Parents tend to actively limit Junior ISA contributions in December, according to our data.
Far from giving children the gift of investments for Christmas, parents and guardians actively reduce Junior ISA contributions in the month of December, new data from interactive investor, the UK’s second largest consumer investment platform, suggests.
The average lump sum contribution to Junior ISAs among interactive investor customers was at its lowest in December than for any other month of the year in both 2018 and 2019. The average lump sum contribution in December 2019 was £454 - some 78% less than the combined average for the preceding 11 months that year (£808). 2018 tells a similar story.
The trend of waning Junior ISA contributions following the tax year end, and in the months leading up to December is also present this year. However, since April 2020 through to November, parents have been consistently making higher contributions into Junior ISAs this year than the previous two years (see table below).
Myron Jobson, Personal Finance Campaigner, interactive investor, says: “The dramatic reduction in Junior ISA contributions among our customers in December suggests parents use cash that would otherwise be used to top up investments in the account towards tangible Christmas gifts for children.
“But while the gift of investments is unlikely to feature in a child’s wish list to Santa, it shouldn’t be scoffed at. Many parents may be in a fortunate position to do both this year thanks to savings made on the cost of travel and entertainment costs during the months of full lockdown. They’ll thank you in years to come – think of the gift of investments as a stocking filler – even modest contributions can grow over time.”

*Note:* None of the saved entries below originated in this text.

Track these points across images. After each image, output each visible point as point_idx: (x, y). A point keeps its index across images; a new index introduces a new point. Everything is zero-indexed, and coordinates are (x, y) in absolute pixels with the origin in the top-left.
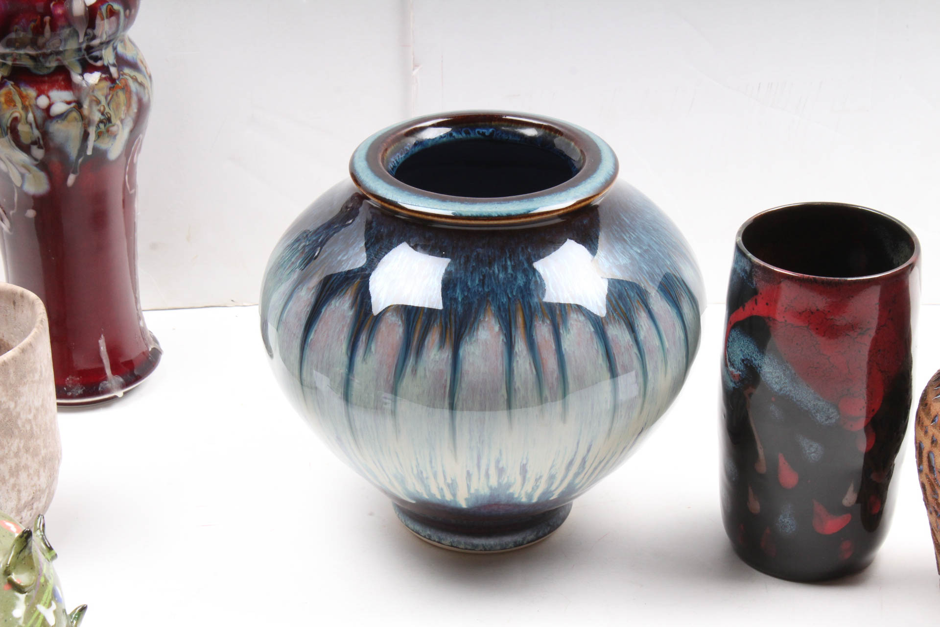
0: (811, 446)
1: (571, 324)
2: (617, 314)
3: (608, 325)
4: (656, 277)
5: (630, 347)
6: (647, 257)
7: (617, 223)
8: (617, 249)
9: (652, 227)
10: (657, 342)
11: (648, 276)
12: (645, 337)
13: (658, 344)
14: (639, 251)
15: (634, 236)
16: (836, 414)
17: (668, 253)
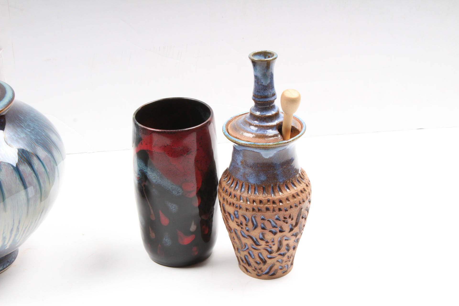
0: (172, 206)
1: (2, 167)
2: (23, 160)
3: (19, 165)
4: (39, 141)
5: (31, 173)
6: (33, 132)
7: (17, 119)
8: (19, 131)
9: (34, 119)
10: (43, 169)
11: (35, 141)
12: (37, 168)
13: (44, 170)
14: (29, 131)
15: (26, 124)
16: (181, 190)
17: (43, 130)
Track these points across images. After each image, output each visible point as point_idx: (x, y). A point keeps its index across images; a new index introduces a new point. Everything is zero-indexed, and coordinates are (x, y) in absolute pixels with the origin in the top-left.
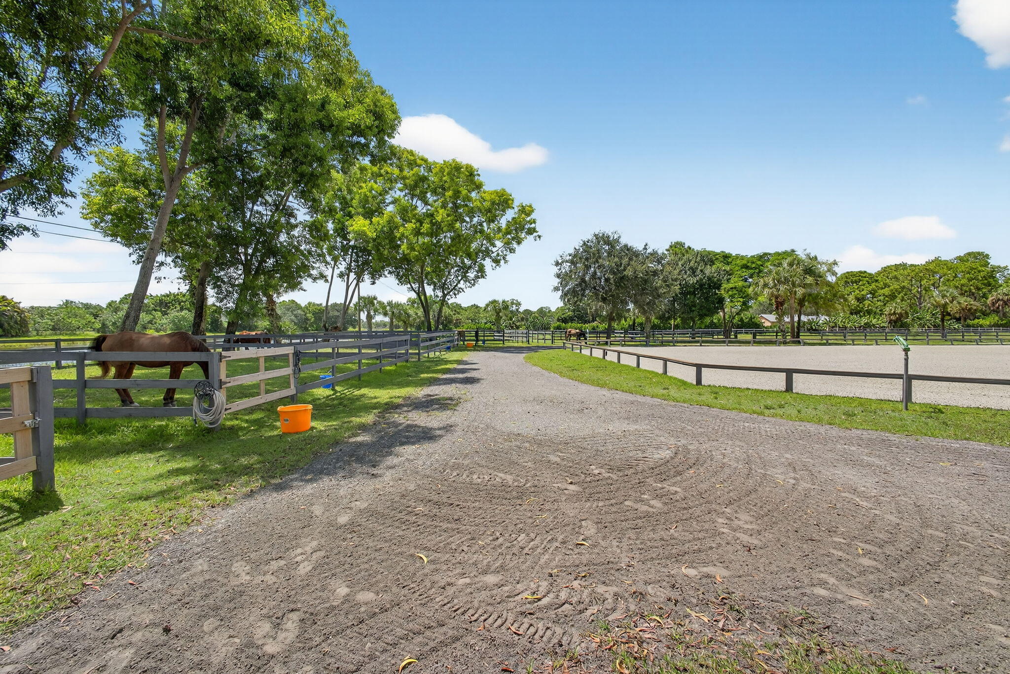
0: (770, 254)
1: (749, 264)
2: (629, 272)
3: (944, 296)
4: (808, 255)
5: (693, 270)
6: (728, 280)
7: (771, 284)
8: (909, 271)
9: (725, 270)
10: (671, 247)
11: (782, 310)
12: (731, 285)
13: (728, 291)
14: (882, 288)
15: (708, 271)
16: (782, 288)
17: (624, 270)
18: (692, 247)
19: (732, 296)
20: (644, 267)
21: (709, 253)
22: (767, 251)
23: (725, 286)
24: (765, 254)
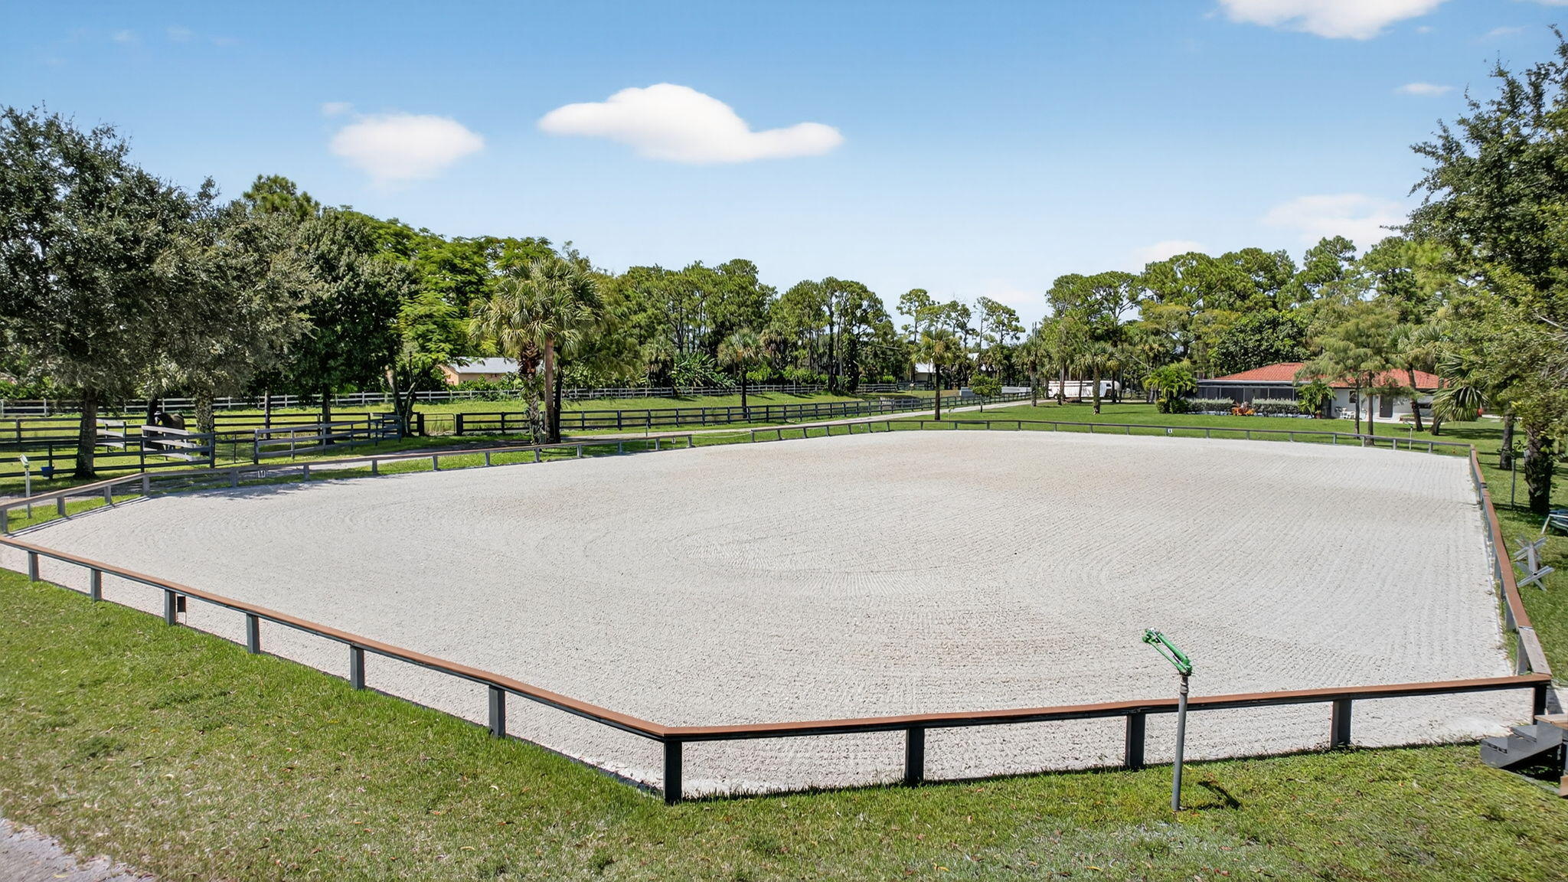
0: (499, 242)
1: (457, 261)
2: (165, 267)
3: (746, 345)
4: (573, 255)
5: (327, 262)
6: (412, 295)
7: (516, 317)
8: (667, 283)
9: (402, 270)
10: (258, 188)
11: (534, 374)
12: (422, 310)
13: (415, 321)
14: (635, 313)
15: (369, 267)
16: (540, 328)
17: (150, 259)
18: (315, 197)
19: (424, 337)
20: (211, 253)
21: (365, 221)
22: (493, 234)
23: (408, 309)
24: (490, 241)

Becky O’Connor, Head of Pensions and Savings at interactive investor, says: “Saving in general has risen this year and Junior ISAs have also experienced this trend, with parents contributing more to Junior ISAs since the first lockdown than the year before. It’s good to see parents thinking of their children’s futures and contributing more to their stocks and shares Junior ISAs with any spare cash they might have set aside through lower spending this year.
“It can be hard to choose the right investments for your children, as it feels so important that they do well from their Junior ISAs. But the same rules apply as with normal investing – that risk level should be linked to goals and the timeframe you have and it’s a good idea to diversify.”
For the child who likes technology: Scottish Mortgage
Dzmitry Lipski, Head of Funds Research, interactive investor, says: “We like Scottish Mortgage (LSE:SMT) which has a healthy exposure to technology - accounting for almost a fifth of the portfolio. It is an adventurous option, with a preference for innovative and disruptive businesses which comes at the price of increased volatility. James Anderson, who co-manages the portfolio with Tom Slater, is a long-term believer in the power of technology and fiercely committed to running a high-conviction portfolio of companies that will change the world.
“The trust has a boast a stellar performance record and a record as the most-purchased investment trust on the interactive investor platform every month bar one since February 2014.”
For the child who wants to make the world a better place: Royal London Sustainable Diversified Trust
Dzmitry Lipski adds: “Managed by highly experienced Mike Fox, who spent most of his investing career assessing environmental, social and governance issues and how they influence investment decisions, the ethical multi-asset fund, filters out companies involved in common ethical investing no-nos, including tobacco, armaments and animal testing.
“In addition to a negative screen, a positive screen is also conducted. The manager assesses whether the company, through its products and services, provides a net benefit to society and/or whether it is a sector leader in terms of its ESG management. Sectors considered more favourably for the funds include healthcare and technology.
“The fund is a great example of why investing for good does not mean investors will miss out on returns. It has consistently outperformed both its benchmark and IA sector average and ranks within the 1st quartile for cumulative performance over three and five years.”